Humans, horses mourn Salt River mare that died giving birthPosted: Updated:
Despite all efforts to help, one of the Salt River wild horses died while in labor, the Salt River Horse Management Group posted on its Facebook page Thursday. Her foal, which became stuck during delivery, died, as well.
Photographer Richard Simonsen was there when it happened Wednesday afternoon and captured not only the anguish of the humans who tried desperately to save the mare, a 2-year-old named Clydette, but also the stunning reaction of her band.
“Right after we moved away from her body, we witnessed how her band came and nuzzled her, after which the roan, her lead stallion, cried out for her very loudly,” SRWHMG posted. “Shortly after that, they moved away from her body but stayed close.”
Other bands heard the stallion's call and responded.
“What happened next was amazing; the other bands stood in line taking turns saying their goodbye's [sic],” according to the post. “First one band, then another. Then the two lead stallions of those two bands got into a short power struggle.”
SRWHMG shared a video shot about 30 minutes after Clydette died.
“It takes a most highly intelligent species to understand and actually mourn death,” the post read. “We have seen bands mourn their losses before, but for other bands to come and mourn her death also was simply awe inspiring [sic].”
Comprised of several family bands, the 80-140 Salt River horses that call the Tonto National Forest home are known all over the country, particularly after a 2015 proposal by the U.S. Forest Service to round them up and relocate them.
[SLIDESHOW: Salt River wild horses]
After a public outcry, the U.S. Forest Service backed off on that plan, allowing the horses to stay put.
Gov. Doug Ducey in May signed a bill protecting the Salt River horses, which he described as “beautiful, majestic and a treasure to our state.”
The herd's first baby of 2017, a colt, was named in Ducey's honor.

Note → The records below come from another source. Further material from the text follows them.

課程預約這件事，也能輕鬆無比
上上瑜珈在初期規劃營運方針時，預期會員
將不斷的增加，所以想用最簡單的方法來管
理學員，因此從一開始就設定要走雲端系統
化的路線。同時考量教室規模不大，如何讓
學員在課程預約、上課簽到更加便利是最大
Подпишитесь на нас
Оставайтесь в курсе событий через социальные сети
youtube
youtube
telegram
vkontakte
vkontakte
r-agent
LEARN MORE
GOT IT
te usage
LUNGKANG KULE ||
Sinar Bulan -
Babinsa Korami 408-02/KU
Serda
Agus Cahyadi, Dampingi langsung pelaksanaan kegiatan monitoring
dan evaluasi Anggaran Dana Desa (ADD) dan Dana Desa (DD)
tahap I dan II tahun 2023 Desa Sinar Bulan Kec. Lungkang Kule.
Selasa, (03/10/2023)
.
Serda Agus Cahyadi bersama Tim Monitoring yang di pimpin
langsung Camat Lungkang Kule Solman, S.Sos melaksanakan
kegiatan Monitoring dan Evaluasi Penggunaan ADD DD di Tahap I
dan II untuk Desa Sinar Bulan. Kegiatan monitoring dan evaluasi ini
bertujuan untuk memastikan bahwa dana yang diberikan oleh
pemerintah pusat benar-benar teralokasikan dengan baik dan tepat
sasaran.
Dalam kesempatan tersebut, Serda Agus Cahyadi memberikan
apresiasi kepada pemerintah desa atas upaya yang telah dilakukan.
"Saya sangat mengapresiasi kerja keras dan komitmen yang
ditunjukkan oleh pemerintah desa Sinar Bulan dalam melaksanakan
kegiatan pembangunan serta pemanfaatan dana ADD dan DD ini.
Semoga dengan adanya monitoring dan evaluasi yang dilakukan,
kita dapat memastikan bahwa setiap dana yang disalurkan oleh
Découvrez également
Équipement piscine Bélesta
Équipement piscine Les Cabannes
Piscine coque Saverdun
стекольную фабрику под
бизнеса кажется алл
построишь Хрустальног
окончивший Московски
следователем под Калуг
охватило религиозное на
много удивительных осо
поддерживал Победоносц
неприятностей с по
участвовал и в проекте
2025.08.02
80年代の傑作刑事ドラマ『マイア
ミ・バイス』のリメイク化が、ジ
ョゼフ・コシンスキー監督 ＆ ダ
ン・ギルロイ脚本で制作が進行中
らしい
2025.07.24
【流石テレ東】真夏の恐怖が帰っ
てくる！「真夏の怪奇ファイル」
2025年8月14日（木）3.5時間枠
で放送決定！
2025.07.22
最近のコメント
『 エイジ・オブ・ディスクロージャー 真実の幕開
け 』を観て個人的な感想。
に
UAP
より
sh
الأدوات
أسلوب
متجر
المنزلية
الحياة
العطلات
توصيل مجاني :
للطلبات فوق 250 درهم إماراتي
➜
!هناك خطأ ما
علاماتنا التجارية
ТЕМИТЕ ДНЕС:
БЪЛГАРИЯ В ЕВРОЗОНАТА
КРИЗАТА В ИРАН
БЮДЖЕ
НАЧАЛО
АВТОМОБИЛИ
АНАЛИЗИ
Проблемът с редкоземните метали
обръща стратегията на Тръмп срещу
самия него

The horses made headlines again in October after a foal was shot, killed and mutilated. Two adult horses were wounded but recovered.
Volunteers monitored the heard while the Maricopa County Sheriff’s Office scoured the scene of evidence.
“We are devastated. These horses are like family to us,” Simone Netherlands, the SRWHMG president said, shortly after the incident. “We’ve seen them grow up. We record when they’re born, and we see them out here every day so just to know that he suffered that bad is just really heartbreaking for us.”